[start MATERIAL FOR THIS EXERCISE]

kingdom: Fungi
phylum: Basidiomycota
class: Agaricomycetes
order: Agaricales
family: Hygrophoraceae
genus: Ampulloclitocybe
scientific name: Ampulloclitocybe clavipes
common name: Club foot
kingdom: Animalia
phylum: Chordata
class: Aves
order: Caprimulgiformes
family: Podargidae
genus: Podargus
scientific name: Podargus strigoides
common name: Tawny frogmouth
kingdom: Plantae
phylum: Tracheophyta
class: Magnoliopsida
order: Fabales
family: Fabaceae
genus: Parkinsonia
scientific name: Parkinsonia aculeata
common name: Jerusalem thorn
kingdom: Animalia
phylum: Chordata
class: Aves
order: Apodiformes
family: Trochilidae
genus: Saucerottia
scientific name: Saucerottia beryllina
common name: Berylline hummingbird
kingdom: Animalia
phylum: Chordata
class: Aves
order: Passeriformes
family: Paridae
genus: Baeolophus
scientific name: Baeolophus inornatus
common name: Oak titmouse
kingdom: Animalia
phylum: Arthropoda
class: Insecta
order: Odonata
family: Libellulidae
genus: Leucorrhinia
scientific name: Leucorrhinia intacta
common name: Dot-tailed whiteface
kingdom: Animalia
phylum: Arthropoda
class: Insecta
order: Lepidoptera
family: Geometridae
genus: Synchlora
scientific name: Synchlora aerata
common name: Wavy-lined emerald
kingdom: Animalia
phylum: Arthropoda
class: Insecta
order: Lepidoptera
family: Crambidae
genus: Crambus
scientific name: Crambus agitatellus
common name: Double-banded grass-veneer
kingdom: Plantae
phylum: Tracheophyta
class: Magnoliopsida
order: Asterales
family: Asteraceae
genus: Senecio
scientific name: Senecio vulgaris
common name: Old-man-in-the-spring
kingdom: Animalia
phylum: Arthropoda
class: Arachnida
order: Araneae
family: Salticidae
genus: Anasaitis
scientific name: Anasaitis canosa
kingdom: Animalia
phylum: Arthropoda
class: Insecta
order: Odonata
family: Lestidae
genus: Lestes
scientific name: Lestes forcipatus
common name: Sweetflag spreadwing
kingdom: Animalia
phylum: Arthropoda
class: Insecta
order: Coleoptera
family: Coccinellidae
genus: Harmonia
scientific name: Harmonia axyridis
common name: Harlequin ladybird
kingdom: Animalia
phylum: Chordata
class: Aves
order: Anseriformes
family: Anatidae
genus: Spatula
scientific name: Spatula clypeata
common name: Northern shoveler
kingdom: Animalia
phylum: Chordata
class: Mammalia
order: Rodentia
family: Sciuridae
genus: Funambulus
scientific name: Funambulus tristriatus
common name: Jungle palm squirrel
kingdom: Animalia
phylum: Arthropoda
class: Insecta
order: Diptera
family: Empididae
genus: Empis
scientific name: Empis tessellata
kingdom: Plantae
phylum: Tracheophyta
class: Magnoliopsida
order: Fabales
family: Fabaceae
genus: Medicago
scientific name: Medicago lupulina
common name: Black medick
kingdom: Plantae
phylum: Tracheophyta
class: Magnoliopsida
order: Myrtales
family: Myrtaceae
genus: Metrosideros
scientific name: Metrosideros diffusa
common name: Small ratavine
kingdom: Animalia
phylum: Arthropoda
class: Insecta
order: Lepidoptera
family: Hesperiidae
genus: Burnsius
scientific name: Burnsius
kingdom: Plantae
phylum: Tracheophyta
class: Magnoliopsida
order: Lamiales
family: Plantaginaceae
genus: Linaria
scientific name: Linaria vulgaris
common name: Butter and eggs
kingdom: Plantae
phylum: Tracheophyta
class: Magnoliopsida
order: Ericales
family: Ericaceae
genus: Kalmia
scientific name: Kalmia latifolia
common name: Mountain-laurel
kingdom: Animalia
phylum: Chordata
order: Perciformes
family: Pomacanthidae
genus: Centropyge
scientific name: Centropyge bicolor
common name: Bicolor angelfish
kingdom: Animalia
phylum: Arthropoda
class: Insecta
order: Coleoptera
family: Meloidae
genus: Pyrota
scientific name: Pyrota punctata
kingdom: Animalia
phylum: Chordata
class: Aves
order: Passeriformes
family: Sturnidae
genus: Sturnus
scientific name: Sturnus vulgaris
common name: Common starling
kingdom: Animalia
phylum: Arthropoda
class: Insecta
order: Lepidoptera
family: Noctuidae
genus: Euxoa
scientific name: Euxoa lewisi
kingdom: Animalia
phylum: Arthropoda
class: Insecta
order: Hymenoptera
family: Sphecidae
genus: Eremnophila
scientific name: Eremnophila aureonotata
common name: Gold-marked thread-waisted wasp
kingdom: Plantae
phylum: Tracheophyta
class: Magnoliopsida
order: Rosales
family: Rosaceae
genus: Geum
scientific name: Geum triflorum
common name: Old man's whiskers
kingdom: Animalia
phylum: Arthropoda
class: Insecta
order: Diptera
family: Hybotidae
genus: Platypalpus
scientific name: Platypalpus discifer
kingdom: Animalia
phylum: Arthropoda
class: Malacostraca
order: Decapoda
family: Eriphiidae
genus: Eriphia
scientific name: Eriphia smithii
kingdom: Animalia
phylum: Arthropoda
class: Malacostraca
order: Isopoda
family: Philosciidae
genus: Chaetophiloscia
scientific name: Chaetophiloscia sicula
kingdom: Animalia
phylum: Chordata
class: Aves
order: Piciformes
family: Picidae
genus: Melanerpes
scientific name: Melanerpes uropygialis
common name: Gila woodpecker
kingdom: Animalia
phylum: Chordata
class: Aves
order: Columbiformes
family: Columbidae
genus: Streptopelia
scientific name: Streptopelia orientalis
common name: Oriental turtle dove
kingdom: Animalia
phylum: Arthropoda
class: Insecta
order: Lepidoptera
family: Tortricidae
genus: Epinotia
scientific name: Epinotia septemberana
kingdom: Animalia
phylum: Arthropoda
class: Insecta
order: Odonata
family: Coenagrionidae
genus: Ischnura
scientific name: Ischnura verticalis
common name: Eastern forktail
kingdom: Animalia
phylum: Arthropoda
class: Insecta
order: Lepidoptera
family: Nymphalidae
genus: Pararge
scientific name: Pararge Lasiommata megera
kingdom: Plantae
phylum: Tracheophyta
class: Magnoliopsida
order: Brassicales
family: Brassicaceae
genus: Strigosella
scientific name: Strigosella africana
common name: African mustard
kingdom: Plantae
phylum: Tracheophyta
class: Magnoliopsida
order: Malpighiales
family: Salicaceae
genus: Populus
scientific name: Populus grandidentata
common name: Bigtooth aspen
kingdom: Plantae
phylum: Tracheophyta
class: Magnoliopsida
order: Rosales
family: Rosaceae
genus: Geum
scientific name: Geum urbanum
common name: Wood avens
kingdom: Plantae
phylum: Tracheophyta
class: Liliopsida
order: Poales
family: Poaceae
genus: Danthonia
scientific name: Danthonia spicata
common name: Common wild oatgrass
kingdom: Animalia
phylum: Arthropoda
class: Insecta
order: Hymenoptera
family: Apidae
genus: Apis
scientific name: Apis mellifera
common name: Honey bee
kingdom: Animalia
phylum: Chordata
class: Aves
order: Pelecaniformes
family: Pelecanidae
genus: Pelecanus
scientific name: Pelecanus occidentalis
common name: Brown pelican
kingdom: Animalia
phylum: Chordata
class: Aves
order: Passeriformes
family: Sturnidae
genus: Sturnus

[end MATERIAL FOR THIS EXERCISE]

CHALLENGE:
Lay out the lines from all the entries as a Markdown table with the columns "Row" and "Line," numbering each line and leaving out any blank lines.

EXERCISE ANSWER:
| Row | Line |
|---|---|
| 1 | kingdom: Fungi |
| 2 | phylum: Basidiomycota |
| 3 | class: Agaricomycetes |
| 4 | order: Agaricales |
| 5 | family: Hygrophoraceae |
| 6 | genus: Ampulloclitocybe |
| 7 | scientific name: Ampulloclitocybe clavipes |
| 8 | common name: Club foot |
| 9 | kingdom: Animalia |
| 10 | phylum: Chordata |
| 11 | class: Aves |
| 12 | order: Caprimulgiformes |
| 13 | family: Podargidae |
| 14 | genus: Podargus |
| 15 | scientific name: Podargus strigoides |
| 16 | common name: Tawny frogmouth |
| 17 | kingdom: Plantae |
| 18 | phylum: Tracheophyta |
| 19 | class: Magnoliopsida |
| 20 | order: Fabales |
| 21 | family: Fabaceae |
| 22 | genus: Parkinsonia |
| 23 | scientific name: Parkinsonia aculeata |
| 24 | common name: Jerusalem thorn |
| 25 | kingdom: Animalia |
| 26 | phylum: Chordata |
| 27 | class: Aves |
| 28 | order: Apodiformes |
| 29 | family: Trochilidae |
| 30 | genus: Saucerottia |
| 31 | scientific name: Saucerottia beryllina |
| 32 | common name: Berylline hummingbird |
| 33 | kingdom: Animalia |
| 34 | phylum: Chordata |
| 35 | class: Aves |
| 36 | order: Passeriformes |
| 37 | family: Paridae |
| 38 | genus: Baeolophus |
| 39 | scientific name: Baeolophus inornatus |
| 40 | common name: Oak titmouse |
| 41 | kingdom: Animalia |
| 42 | phylum: Arthropoda |
| 43 | class: Insecta |
| 44 | order: Odonata |
| 45 | family: Libellulidae |
| 46 | genus: Leucorrhinia |
| 47 | scientific name: Leucorrhinia intacta |
| 48 | common name: Dot-tailed whiteface |
| 49 | kingdom: Animalia |
| 50 | phylum: Arthropoda |
| 51 | class: Insecta |
| 52 | order: Lepidoptera |
| 53 | family: Geometridae |
| 54 | genus: Synchlora |
| 55 | scientific name: Synchlora aerata |
| 56 | common name: Wavy-lined emerald |
| 57 | kingdom: Animalia |
| 58 | phylum: Arthropoda |
| 59 | class: Insecta |
| 60 | order: Lepidoptera |
| 61 | family: Crambidae |
| 62 | genus: Crambus |
| 63 | scientific name: Crambus agitatellus |
| 64 | common name: Double-banded grass-veneer |
| 65 | kingdom: Plantae |
| 66 | phylum: Tracheophyta |
| 67 | class: Magnoliopsida |
| 68 | order: Asterales |
| 69 | family: Asteraceae |
| 70 | genus: Senecio |
| 71 | scientific name: Senecio vulgaris |
| 72 | common name: Old-man-in-the-spring |
| 73 | kingdom: Animalia |
| 74 | phylum: Arthropoda |
| 75 | class: Arachnida |
| 76 | order: Araneae |
| 77 | family: Salticidae |
| 78 | genus: Anasaitis |
| 79 | scientific name: Anasaitis canosa |
| 80 | kingdom: Animalia |
| 81 | phylum: Arthropoda |
| 82 | class: Insecta |
| 83 | order: Odonata |
| 84 | family: Lestidae |
| 85 | genus: Lestes |
| 86 | scientific name: Lestes forcipatus |
| 87 | common name: Sweetflag spreadwing |
| 88 | kingdom: Animalia |
| 89 | phylum: Arthropoda |
| 90 | class: Insecta |
| 91 | order: Coleoptera |
| 92 | family: Coccinellidae |
| 93 | genus: Harmonia |
| 94 | scientific name: Harmonia axyridis |
| 95 | common name: Harlequin ladybird |
| 96 | kingdom: Animalia |
| 97 | phylum: Chordata |
| 98 | class: Aves |
| 99 | order: Anseriformes |
| 100 | family: Anatidae |
| 101 | genus: Spatula |
| 102 | scientific name: Spatula clypeata |
| 103 | common name: Northern shoveler |
| 104 | kingdom: Animalia |
| 105 | phylum: Chordata |
| 106 | class: Mammalia |
| 107 | order: Rodentia |
| 108 | family: Sciuridae |
| 109 | genus: Funambulus |
| 110 | scientific name: Funambulus tristriatus |
| 111 | common name: Jungle palm squirrel |
| 112 | kingdom: Animalia |
| 113 | phylum: Arthropoda |
| 114 | class: Insecta |
| 115 | order: Diptera |
| 116 | family: Empididae |
| 117 | genus: Empis |
| 118 | scientific name: Empis tessellata |
| 119 | kingdom: Plantae |
| 120 | phylum: Tracheophyta |
| 121 | class: Magnoliopsida |
| 122 | order: Fabales |
| 123 | family: Fabaceae |
| 124 | genus: Medicago |
| 125 | scientific name: Medicago lupulina |
| 126 | common name: Black medick |
| 127 | kingdom: Plantae |
| 128 | phylum: Tracheophyta |
| 129 | class: Magnoliopsida |
| 130 | order: Myrtales |
| 131 | family: Myrtaceae |
| 132 | genus: Metrosideros |
| 133 | scientific name: Metrosideros diffusa |
| 134 | common name: Small ratavine |
| 135 | kingdom: Animalia |
| 136 | phylum: Arthropoda |
| 137 | class: Insecta |
| 138 | order: Lepidoptera |
| 139 | family: Hesperiidae |
| 140 | genus: Burnsius |
| 141 | scientific name: Burnsius |
| 142 | kingdom: Plantae |
| 143 | phylum: Tracheophyta |
| 144 | class: Magnoliopsida |
| 145 | order: Lamiales |
| 146 | family: Plantaginaceae |
| 147 | genus: Linaria |
| 148 | scientific name: Linaria vulgaris |
| 149 | common name: Butter and eggs |
| 150 | kingdom: Plantae |
| 151 | phylum: Tracheophyta |
| 152 | class: Magnoliopsida |
| 153 | order: Ericales |
| 154 | family: Ericaceae |
| 155 | genus: Kalmia |
| 156 | scientific name: Kalmia latifolia |
| 157 | common name: Mountain-laurel |
| 158 | kingdom: Animalia |
| 159 | phylum: Chordata |
| 160 | order: Perciformes |
| 161 | family: Pomacanthidae |
| 162 | genus: Centropyge |
| 163 | scientific name: Centropyge bicolor |
| 164 | common name: Bicolor angelfish |
| 165 | kingdom: Animalia |
| 166 | phylum: Arthropoda |
| 167 | class: Insecta |
| 168 | order: Coleoptera |
| 169 | family: Meloidae |
| 170 | genus: Pyrota |
| 171 | scientific name: Pyrota punctata |
| 172 | kingdom: Animalia |
| 173 | phylum: Chordata |
| 174 | class: Aves |
| 175 | order: Passeriformes |
| 176 | family: Sturnidae |
| 177 | genus: Sturnus |
| 178 | scientific name: Sturnus vulgaris |
| 179 | common name: Common starling |
| 180 | kingdom: Animalia |
| 181 | phylum: Arthropoda |
| 182 | class: Insecta |
| 183 | order: Lepidoptera |
| 184 | family: Noctuidae |
| 185 | genus: Euxoa |
| 186 | scientific name: Euxoa lewisi |
| 187 | kingdom: Animalia |
| 188 | phylum: Arthropoda |
| 189 | class: Insecta |
| 190 | order: Hymenoptera |
| 191 | family: Sphecidae |
| 192 | genus: Eremnophila |
| 193 | scientific name: Eremnophila aureonotata |
| 194 | common name: Gold-marked thread-waisted wasp |
| 195 | kingdom: Plantae |
| 196 | phylum: Tracheophyta |
| 197 | class: Magnoliopsida |
| 198 | order: Rosales |
| 199 | family: Rosaceae |
| 200 | genus: Geum |
| 201 | scientific name: Geum triflorum |
| 202 | common name: Old man's whiskers |
| 203 | kingdom: Animalia |
| 204 | phylum: Arthropoda |
| 205 | class: Insecta |
| 206 | order: Diptera |
| 207 | family: Hybotidae |
| 208 | genus: Platypalpus |
| 209 | scientific name: Platypalpus discifer |
| 210 | kingdom: Animalia |
| 211 | phylum: Arthropoda |
| 212 | class: Malacostraca |
| 213 | order: Decapoda |
| 214 | family: Eriphiidae |
| 215 | genus: Eriphia |
| 216 | scientific name: Eriphia smithii |
| 217 | kingdom: Animalia |
| 218 | phylum: Arthropoda |
| 219 | class: Malacostraca |
| 220 | order: Isopoda |
| 221 | family: Philosciidae |
| 222 | genus: Chaetophiloscia |
| 223 | scientific name: Chaetophiloscia sicula |
| 224 | kingdom: Animalia |
| 225 | phylum: Chordata |
| 226 | class: Aves |
| 227 | order: Piciformes |
| 228 | family: Picidae |
| 229 | genus: Melanerpes |
| 230 | scientific name: Melanerpes uropygialis |
| 231 | common name: Gila woodpecker |
| 232 | kingdom: Animalia |
| 233 | phylum: Chordata |
| 234 | class: Aves |
| 235 | order: Columbiformes |
| 236 | family: Columbidae |
| 237 | genus: Streptopelia |
| 238 | scientific name: Streptopelia orientalis |
| 239 | common name: Oriental turtle dove |
| 240 | kingdom: Animalia |
| 241 | phylum: Arthropoda |
| 242 | class: Insecta |
| 243 | order: Lepidoptera |
| 244 | family: Tortricidae |
| 245 | genus: Epinotia |
| 246 | scientific name: Epinotia septemberana |
| 247 | kingdom: Animalia |
| 248 | phylum: Arthropoda |
| 249 | class: Insecta |
| 250 | order: Odonata |
| 251 | family: Coenagrionidae |
| 252 | genus: Ischnura |
| 253 | scientific name: Ischnura verticalis |
| 254 | common name: Eastern forktail |
| 255 | kingdom: Animalia |
| 256 | phylum: Arthropoda |
| 257 | class: Insecta |
| 258 | order: Lepidoptera |
| 259 | family: Nymphalidae |
| 260 | genus: Pararge |
| 261 | scientific name: Pararge Lasiommata megera |
| 262 | kingdom: Plantae |
| 263 | phylum: Tracheophyta |
| 264 | class: Magnoliopsida |
| 265 | order: Brassicales |
| 266 | family: Brassicaceae |
| 267 | genus: Strigosella |
| 268 | scientific name: Strigosella africana |
| 269 | common name: African mustard |
| 270 | kingdom: Plantae |
| 271 | phylum: Tracheophyta |
| 272 | class: Magnoliopsida |
| 273 | order: Malpighiales |
| 274 | family: Salicaceae |
| 275 | genus: Populus |
| 276 | scientific name: Populus grandidentata |
| 277 | common name: Bigtooth aspen |
| 278 | kingdom: Plantae |
| 279 | phylum: Tracheophyta |
| 280 | class: Magnoliopsida |
| 281 | order: Rosales |
| 282 | family: Rosaceae |
| 283 | genus: Geum |
| 284 | scientific name: Geum urbanum |
| 285 | common name: Wood avens |
| 286 | kingdom: Plantae |
| 287 | phylum: Tracheophyta |
| 288 | class: Liliopsida |
| 289 | order: Poales |
| 290 | family: Poaceae |
| 291 | genus: Danthonia |
| 292 | scientific name: Danthonia spicata |
| 293 | common name: Common wild oatgrass |
| 294 | kingdom: Animalia |
| 295 | phylum: Arthropoda |
| 296 | class: Insecta |
| 297 | order: Hymenoptera |
| 298 | family: Apidae |
| 299 | genus: Apis |
| 300 | scientific name: Apis mellifera |
| 301 | common name: Honey bee |
| 302 | kingdom: Animalia |
| 303 | phylum: Chordata |
| 304 | class: Aves |
| 305 | order: Pelecaniformes |
| 306 | family: Pelecanidae |
| 307 | genus: Pelecanus |
| 308 | scientific name: Pelecanus occidentalis |
| 309 | common name: Brown pelican |
| 310 | kingdom: Animalia |
| 311 | phylum: Chordata |
| 312 | class: Aves |
| 313 | order: Passeriformes |
| 314 | family: Sturnidae |
| 315 | genus: Sturnus |